The federal tax bite for middle-income families has not been growing in recent years. Instead, it has remained steady - at just under 20 percent - for two decades, a report released by the center on Tuesday indicates. State and local taxes typically take another 6 percent, the center's researchers said, for a combined level of about 26 percent, significantly below the level cited by Lott.
Congressional Budget Office and Treasury analyses place the typical burden at between 26 percent and 30 percent, depending on varying definitions of income and state and local taxes.
Lott, who could not be reached for comment, was relying for his numbers on an analysis produced last November by the Tax Foundation, which advocates lowering the nation's tax burden. It concluded that the median combined federal, state and local tax burden for two-earner families had risen to 38.2 percent in 1997 from 37.3 percent in 1996.
Analysts at the Center on Budget and Policy Priorities believe that assessment is not only inaccurate but also dangerous, because it encourages people to fear government and taxes.
``If you have people believing that the government takes nearly 40 percent of their pay, it leads some of them to conclude that radical reform of the federal tax system and steep reductions in the size of government may be required to lower tax burdens,'' said Iris J. Lav, author of the center's study.

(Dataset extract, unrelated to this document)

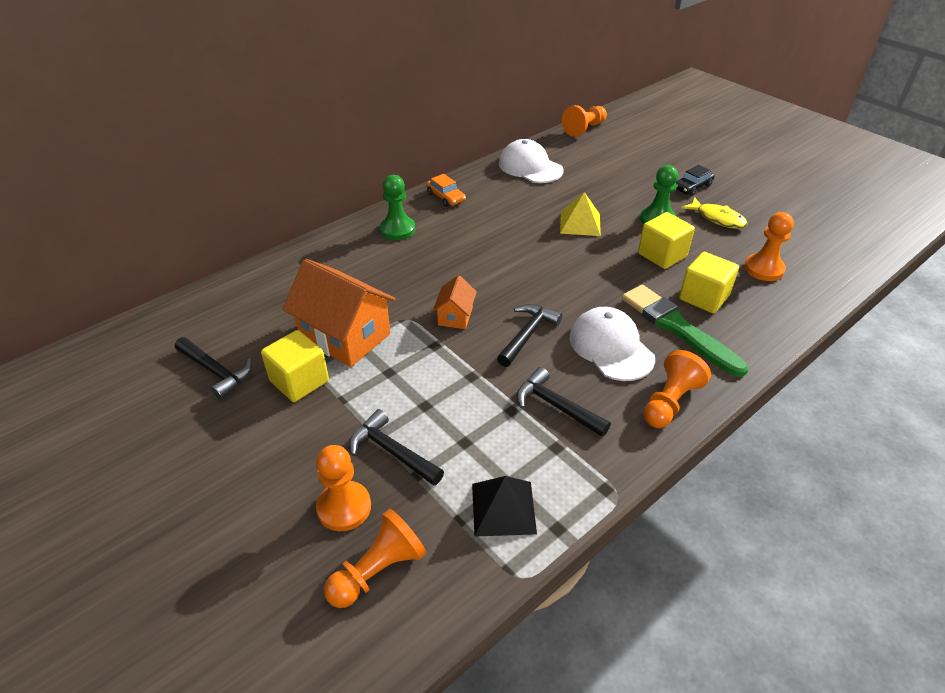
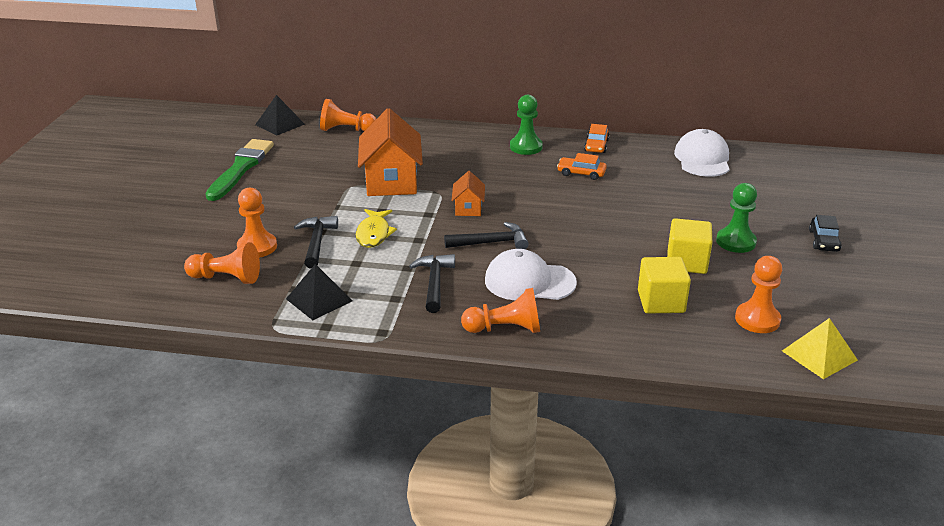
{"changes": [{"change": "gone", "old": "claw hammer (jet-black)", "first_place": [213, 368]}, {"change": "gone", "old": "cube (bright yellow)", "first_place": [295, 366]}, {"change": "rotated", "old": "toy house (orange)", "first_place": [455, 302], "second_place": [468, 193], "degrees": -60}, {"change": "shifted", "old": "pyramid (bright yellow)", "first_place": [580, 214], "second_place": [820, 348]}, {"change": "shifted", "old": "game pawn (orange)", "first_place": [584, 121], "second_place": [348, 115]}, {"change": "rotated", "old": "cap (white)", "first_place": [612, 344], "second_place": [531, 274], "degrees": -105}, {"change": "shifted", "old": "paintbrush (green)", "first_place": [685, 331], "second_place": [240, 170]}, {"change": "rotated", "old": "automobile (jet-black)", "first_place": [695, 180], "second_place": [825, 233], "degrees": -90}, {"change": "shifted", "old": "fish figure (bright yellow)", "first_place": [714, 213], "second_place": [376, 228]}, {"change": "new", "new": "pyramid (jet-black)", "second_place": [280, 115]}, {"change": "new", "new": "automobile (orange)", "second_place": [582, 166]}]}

Not surprisingly, the Tax Foundation's communications director, Stephen Gold, strongly disagrees with Lav's analysis. He said the numbers differ because of differences in methodology and philosophy.
The foundation's analysts defined ``typical'' as the median (midpoint) income for families with two workers, while the center used the middle 20 percent of families. Also, the foundation allocated portions of corporate income taxes to all taxpayers while the center made that adjustment only for corporate shareholders. And the foundation counted state employees' retirement contributions as taxes while the center did not.
``The bottom line is that, together, we're all paying more taxes, and that's something we ought to worry about,'' Gold said. ``The Tax Foundation is worried about that trend, while the Center on Budget and Policy Priorities has a different agenda.''
But Lav says that view is misleading.
``The rich are paying more because they make more. That's the way the system was designed,'' she said. Most alternatives suggested thus far would be less fair to most Americans, she added, because they would lower the burden of the rich at the expense of the middle class.
Lav said that the median income for families with two workers used in the Tax Foundation's calculations was $52,416, or 48 percent higher than the median income for all households - $35,492. Thus, she said, the Tax Foundation's analysis was flawed because it was measuring the tax burden of taxpayers who are far richer than average.